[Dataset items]
:::

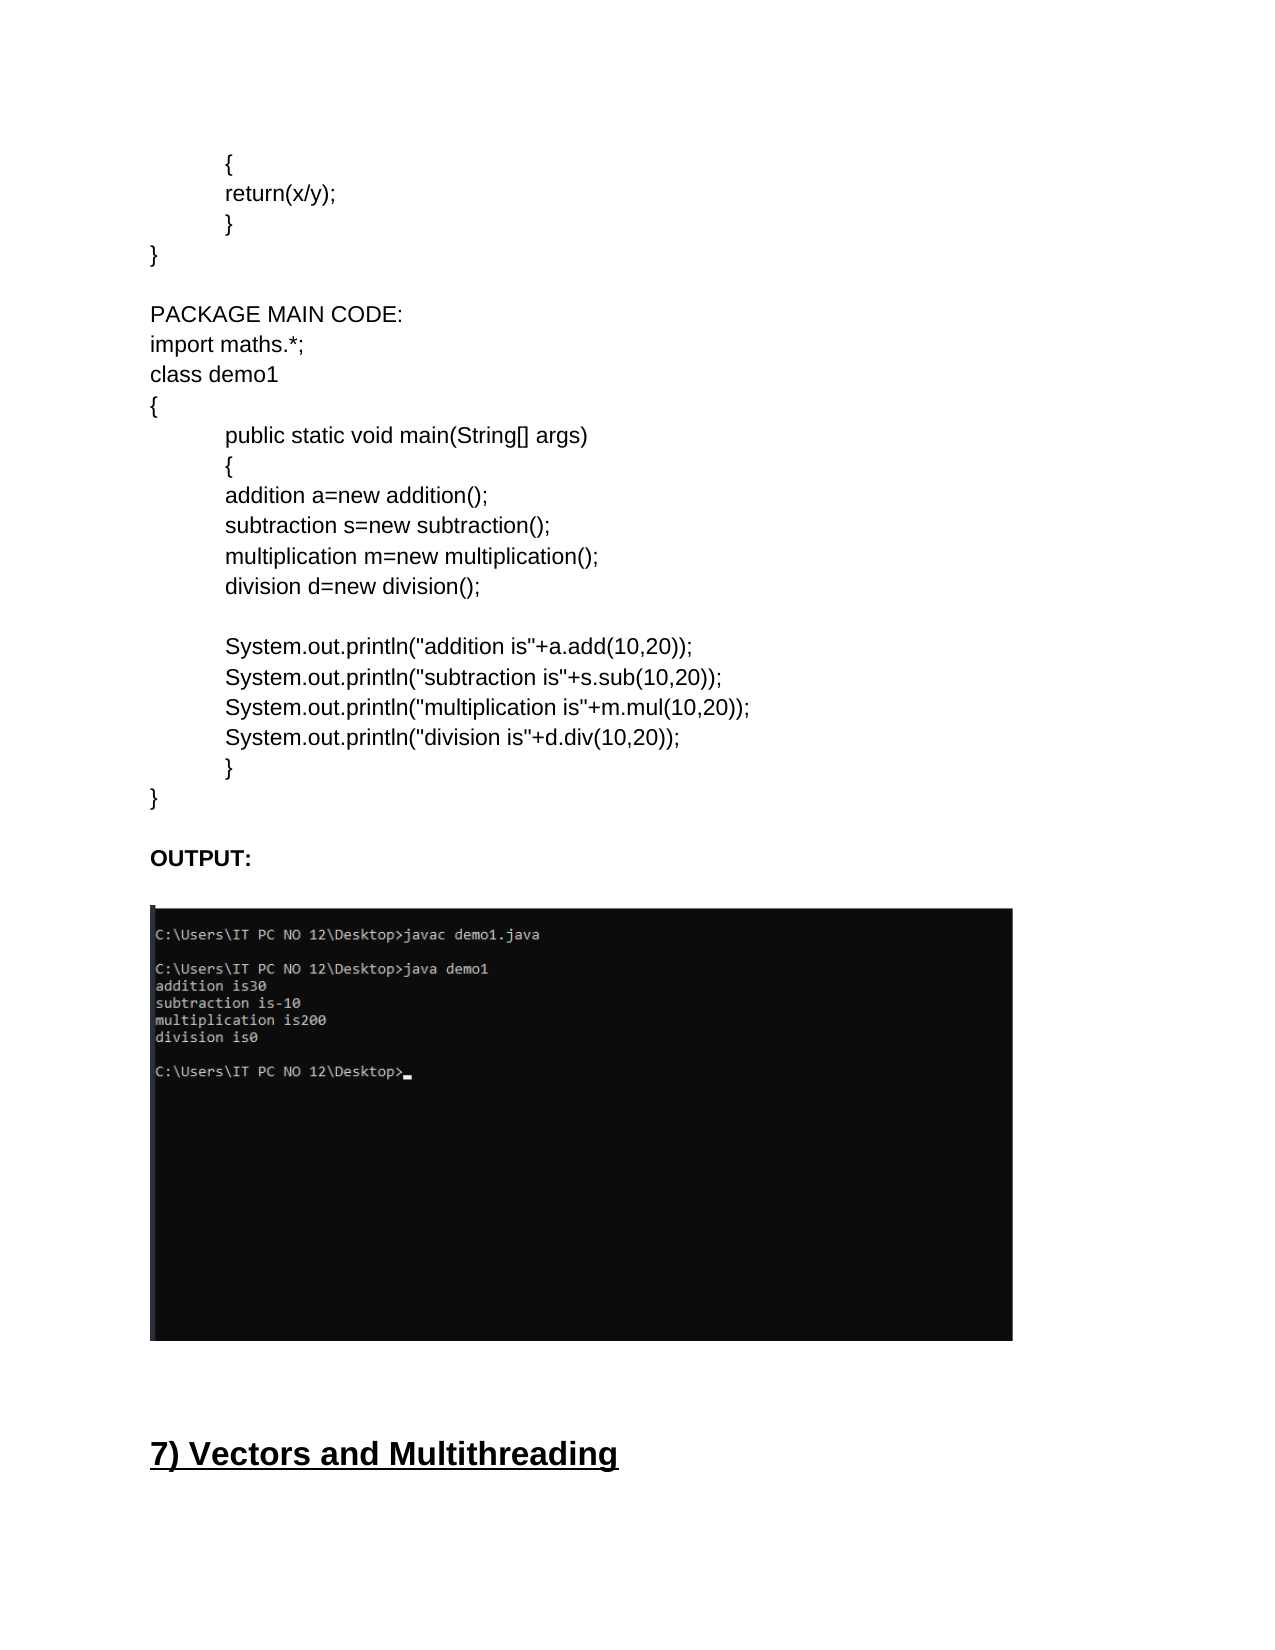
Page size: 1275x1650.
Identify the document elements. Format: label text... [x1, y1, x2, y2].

text class demo1 [150, 361, 1125, 388]
picture [150, 905, 1013, 1341]
text return(x/y); [150, 180, 1125, 207]
text OUTPUT: [150, 845, 1125, 871]
text { [150, 150, 1125, 176]
text { [150, 392, 1125, 418]
text } [150, 210, 1125, 237]
text 7) Vectors and Multithreading [150, 1434, 1125, 1473]
text { [150, 452, 1125, 478]
text subtraction s=new subtraction(); [150, 512, 1125, 539]
text System.out.println("subtraction is"+s.sub(10,20)); [150, 663, 1125, 690]
text } [150, 754, 1125, 781]
text import maths.*; [150, 331, 1125, 358]
text PACKAGE MAIN CODE: [150, 301, 1125, 327]
text } [150, 784, 1125, 811]
text } [150, 241, 1125, 267]
text System.out.println("addition is"+a.add(10,20)); [150, 633, 1125, 660]
text System.out.println("multiplication is"+m.mul(10,20)); [150, 694, 1125, 720]
text addition a=new addition(); [150, 482, 1125, 509]
text public static void main(String[] args) [150, 422, 1125, 448]
text multiplication m=new multiplication(); [150, 543, 1125, 569]
text System.out.println("division is"+d.div(10,20)); [150, 724, 1125, 750]
text division d=new division(); [150, 573, 1125, 599]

:::

* [Activity]
Each entry above is to be written out exactly. The pictures stay out.

* [Result of the exercise]
Page size: 1275x1650.
Identify the document elements. Format: label text... [x1, y1, x2, y2].

text class demo1 [150, 361, 1125, 388]
picture [150, 905, 1013, 1341]
text return(x/y); [150, 180, 1125, 207]
text OUTPUT: [150, 845, 1125, 871]
text { [150, 150, 1125, 176]
text { [150, 392, 1125, 418]
text } [150, 210, 1125, 237]
text 7) Vectors and Multithreading [150, 1434, 1125, 1473]
text { [150, 452, 1125, 478]
text subtraction s=new subtraction(); [150, 512, 1125, 539]
text System.out.println("subtraction is"+s.sub(10,20)); [150, 663, 1125, 690]
text } [150, 754, 1125, 781]
text import maths.*; [150, 331, 1125, 358]
text PACKAGE MAIN CODE: [150, 301, 1125, 327]
text } [150, 784, 1125, 811]
text } [150, 241, 1125, 267]
text System.out.println("addition is"+a.add(10,20)); [150, 633, 1125, 660]
text System.out.println("multiplication is"+m.mul(10,20)); [150, 694, 1125, 720]
text addition a=new addition(); [150, 482, 1125, 509]
text public static void main(String[] args) [150, 422, 1125, 448]
text multiplication m=new multiplication(); [150, 543, 1125, 569]
text System.out.println("division is"+d.div(10,20)); [150, 724, 1125, 750]
text division d=new division(); [150, 573, 1125, 599]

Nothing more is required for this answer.